# Raised Panels Quick and Easy



## bobj3 (Jan 17, 2006)

Raised Panels Quick and Easy and inexpensively.

With the jig below and a Vertical bit you can make Raised Panels that are true and attractive.
The key to the jig is the saddle push block but it's a easy one to make just like the sub fence to hold the Panel Vertical and against the fences.
To make the panel you just drop the blank in between main fence and the sub fence. 
Hold the panel down to the router table and push it by the router bit.
(make a small (1/2) cut on the 1st. pass on all 4 sides of the panel) then reset the fences and make the 2nd and final pass on the panel(s).

Just a NOTE****Because you are using a Vertical bit you can run the bit at a higher speed (14,000 to 18,000 rpm) than the standard panel bit ( 3" to 3 5/8" dia. 6,000 rpm to 8,000 rpm. the norm) this will give you a cleaner cut and make your job quick and easy,but don't go to fast let the bit do it's job but not to slow, the bit will burn the wood if you move to slow and they are hard to sand out.
A 2HP router can take this job on easy unlike the standard panel bits that take a 3 hp router or more.

Just a quick note how to make a door frame quick and easy.
Start off with 3/4" x 6" wide stock, cut off a piece stock that's the length of the top and bottom rail,chuck up the male part of the T&G set,cut the end grain on the rails then put the female part of the T&G set in the router and put the female cut on all the sides of the stock (rails & styles ) now to the table saw and rip the stock down to 2 7/16" wide, now you have all the parts you need to make the door quick and easy.
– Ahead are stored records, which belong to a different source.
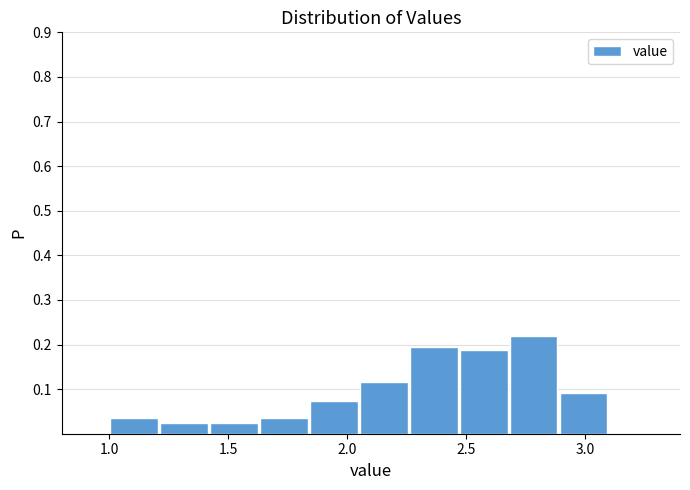

Reading left to right, list every bar in this chart as the range it spans on the x-axis followed by its height. Neither the bar edges nor the heights are printed on the chart, so give them approximately, as read against the axes.

1.00 to 1.21: 0.04
1.21 to 1.42: 0.02
1.42 to 1.63: 0.02
1.63 to 1.84: 0.04
1.84 to 2.05: 0.07
2.05 to 2.26: 0.12
2.26 to 2.47: 0.19
2.47 to 2.68: 0.19
2.68 to 2.89: 0.22
2.89 to 3.10: 0.09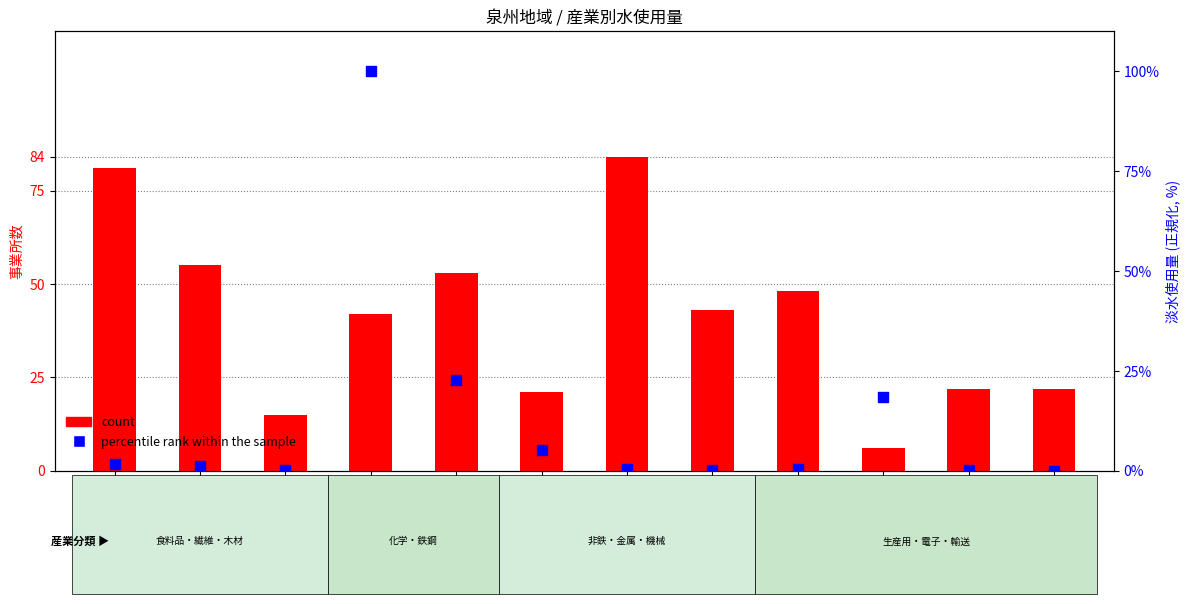

At which category is the sum across all series the highest?

化学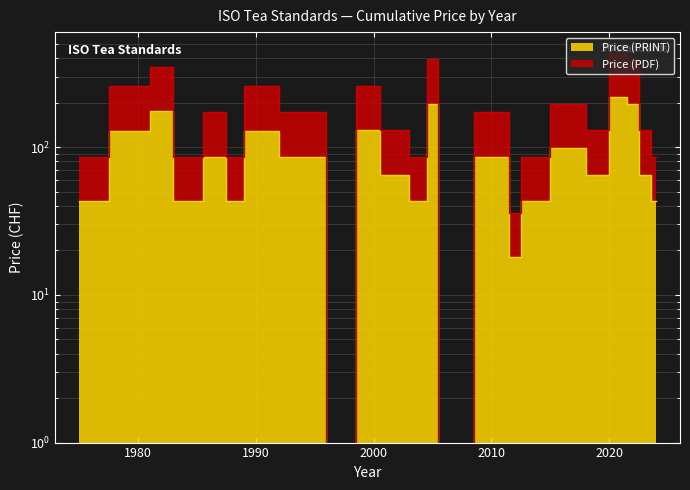

At which label does Price (PDF) first exceed 65?

1980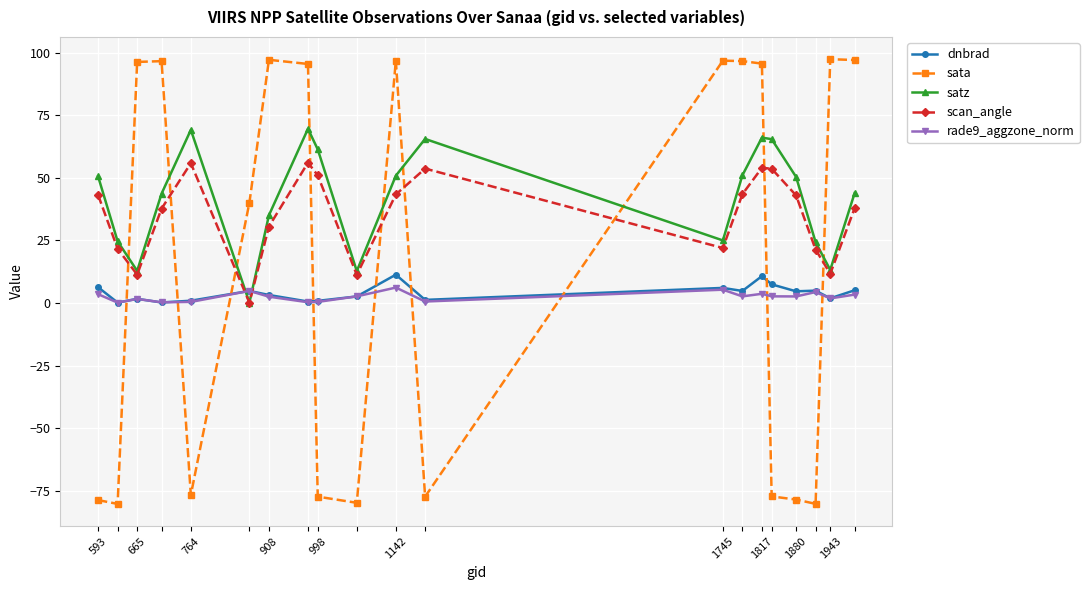

How many times do satz and sata cross each other?

9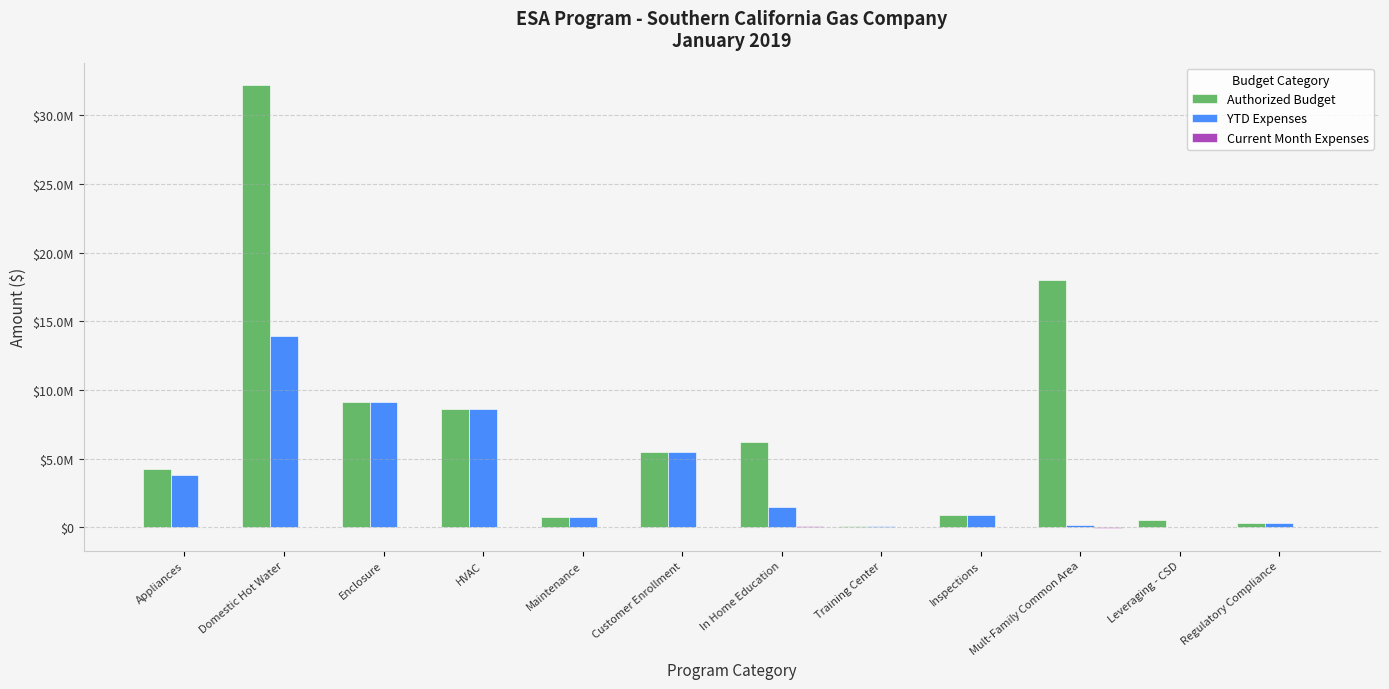

Are the bars grouped side by side (vs. stacked)?

Yes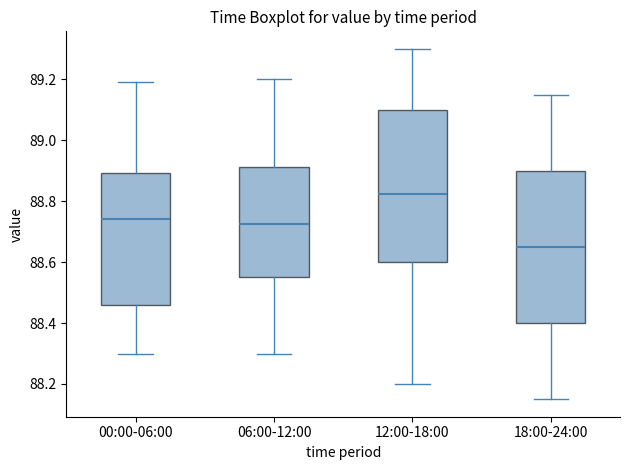

Where does the median line of the box for 18:00-24:00 sit on the y-axis? The values are not printed on the chart, so give them approximately, as read against the axis.

88.66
Doors,,,,most use a 1/2" over lap on all 4 sides, if you cut your stock 2 7/16" wide it's easy to come up with the size (length) of the Stile i.e. if you want the door to fit a 11" x 21" (with ovelap) opening just take away -4" from the Stiles and make the Rails 21" long and your door(s) will be just the right size.
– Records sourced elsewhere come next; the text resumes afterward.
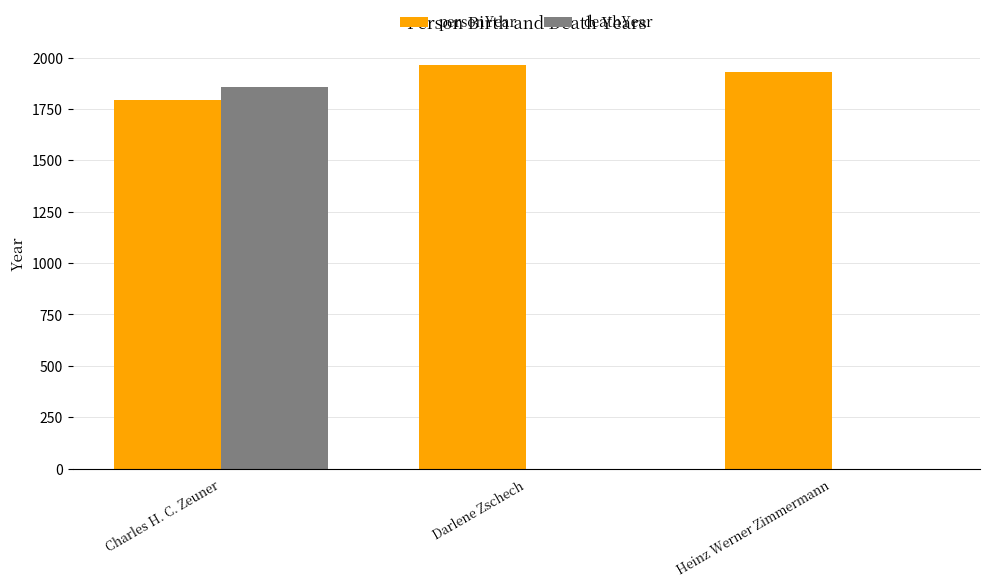

Reading left to right, extract all data points from this chart.

personYear: Charles H. C. Zeuner=1795	Darlene Zschech=1965	Heinz Werner Zimmermann=1930
deathYear: Charles H. C. Zeuner=1857	Darlene Zschech=0	Heinz Werner Zimmermann=0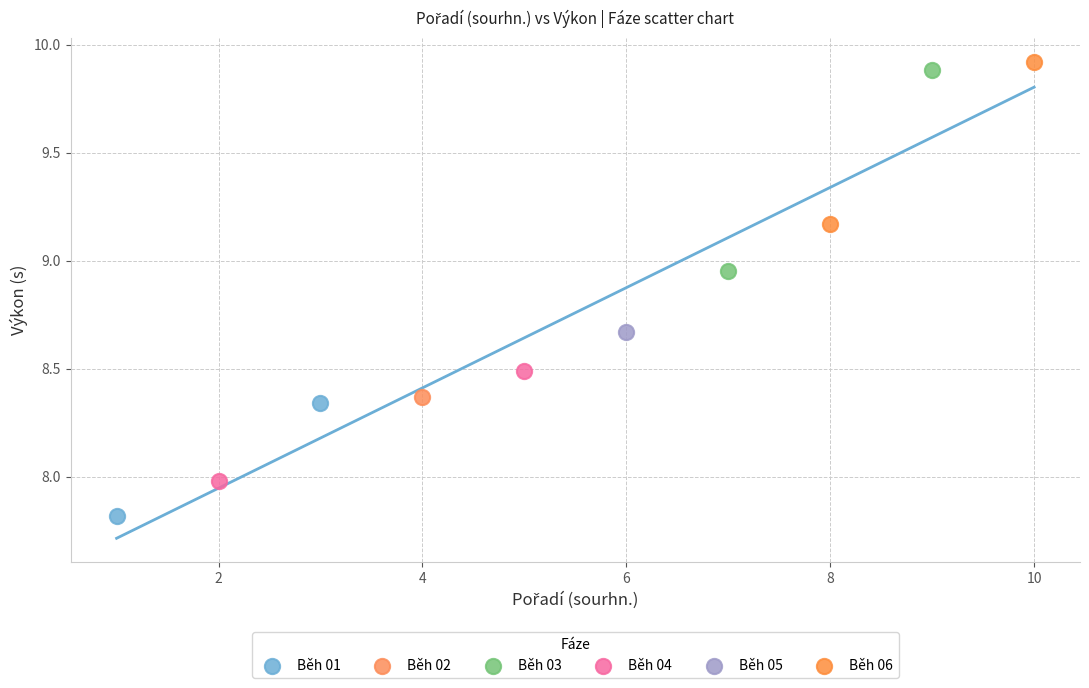

What are all the series names shown in the legend?

Běh 01, Běh 02, Běh 03, Běh 04, Běh 05, Běh 06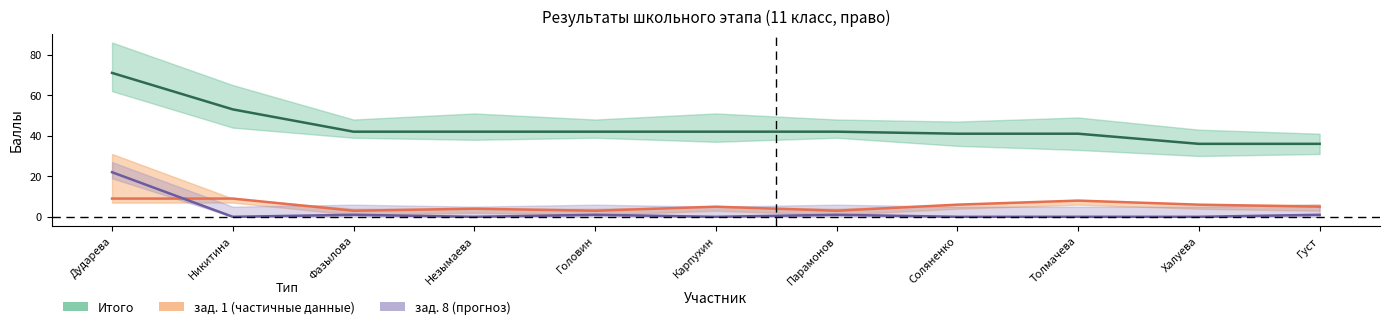

At which category is the sum across all series the highest?

Дударева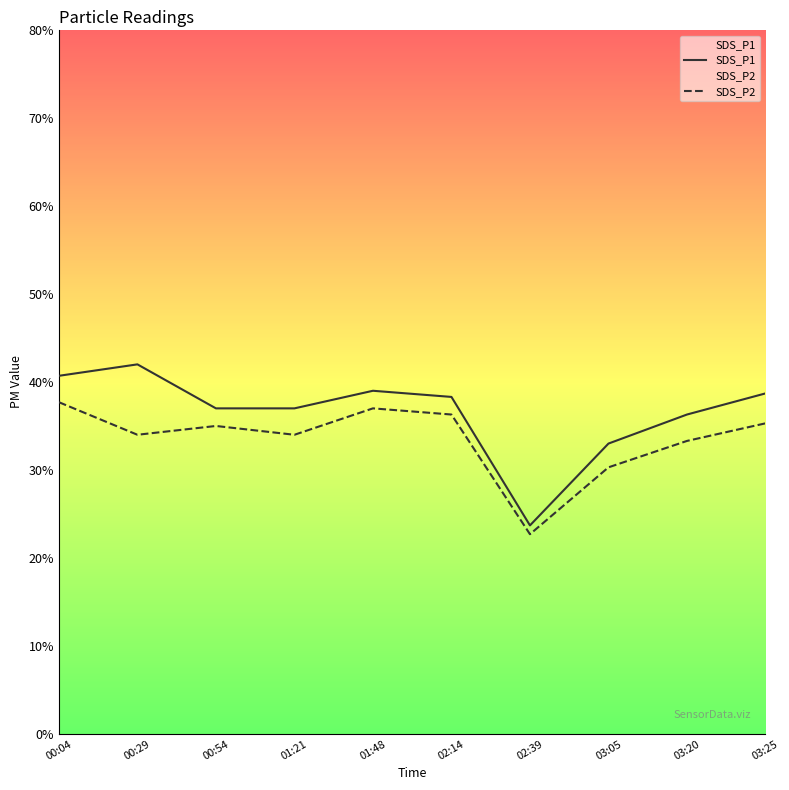

At which category is the sum across all series the highest?

00:04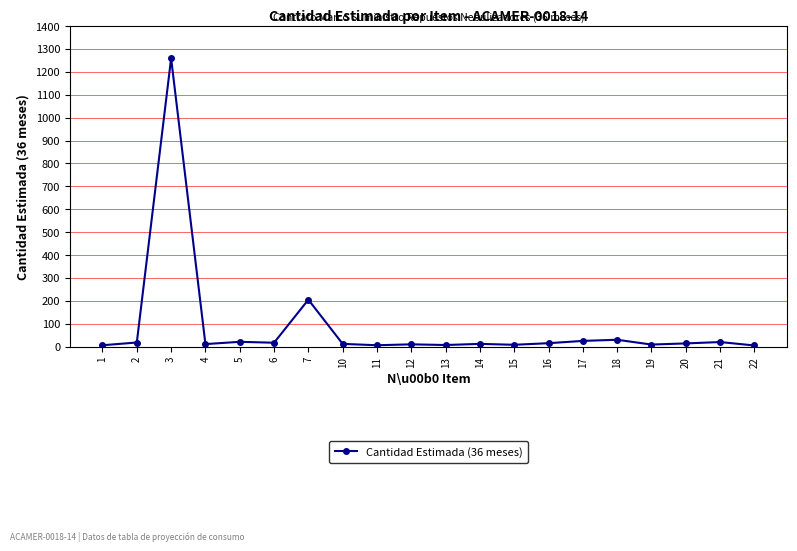

What is the sum of the values at 6 and 17?

42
Below you will see some links for the bits...

If you need more info please ask.

I should NOTE***
I use the T & G set on most of the door frames I make,you can OFFSET the T&G bit to put the slot 1/8" from inside of the door frame,in that way the panel will set just right in the door or side panel on the cabinet case.
The slot will be 7/16" deep, the default for most door frames,if you want to dress the frame up a bit you can run a ogee bit on the inside of the door frame b/4 you glue it up by just clamping the frame up and run the bit 1st.
(with a plunge router)
I use a standard 3/4" x 2 7/16" wide stock for most of the door frames I make up. 
You can also use the standard door set, but I found out that the T&G set is quicker and just as strong.
Plus you can use the T&G set to put the case sides and the face frame in place all with one bit set.

see snapshot of the T & G set below.

http://www.routerforums.com/attachment.php?attachmentid=2575
http://www.routerforums.com/attachment.php?attachmentid=2233
---------------------
3-Piece Tongue & Groove Cabinetmaking Set
http://www.sommerfeldtools.com/products.asp?id=202


Bj 

Back cutter /Undercutter Bits
http://www.mlcswoodworking.com/shop..._panel_router_bits2.html#rpundercutter_anchor


http://www.infinitytools.com/departments.asp?dept=1001

http://www.mlcswoodworking.com/shopsite_sc/store/html/smarthtml/pages/routerbit.html


----------



## ShaneB (Sep 4, 2005)

very interesting jig. Nice job.


----------



## bobj3 (Jan 17, 2006)

Thanks Shane
I do alot of case work and put on many doors with the Raised Panels, it can be a pain to set up the big 3 1/2" cutter and I can use the 2 1/4 HP P.C. with this jig I can make a panel in 5 mins.or less that's if all the sides are at 90 deg.to ea. other.

Have good one
Bj


----------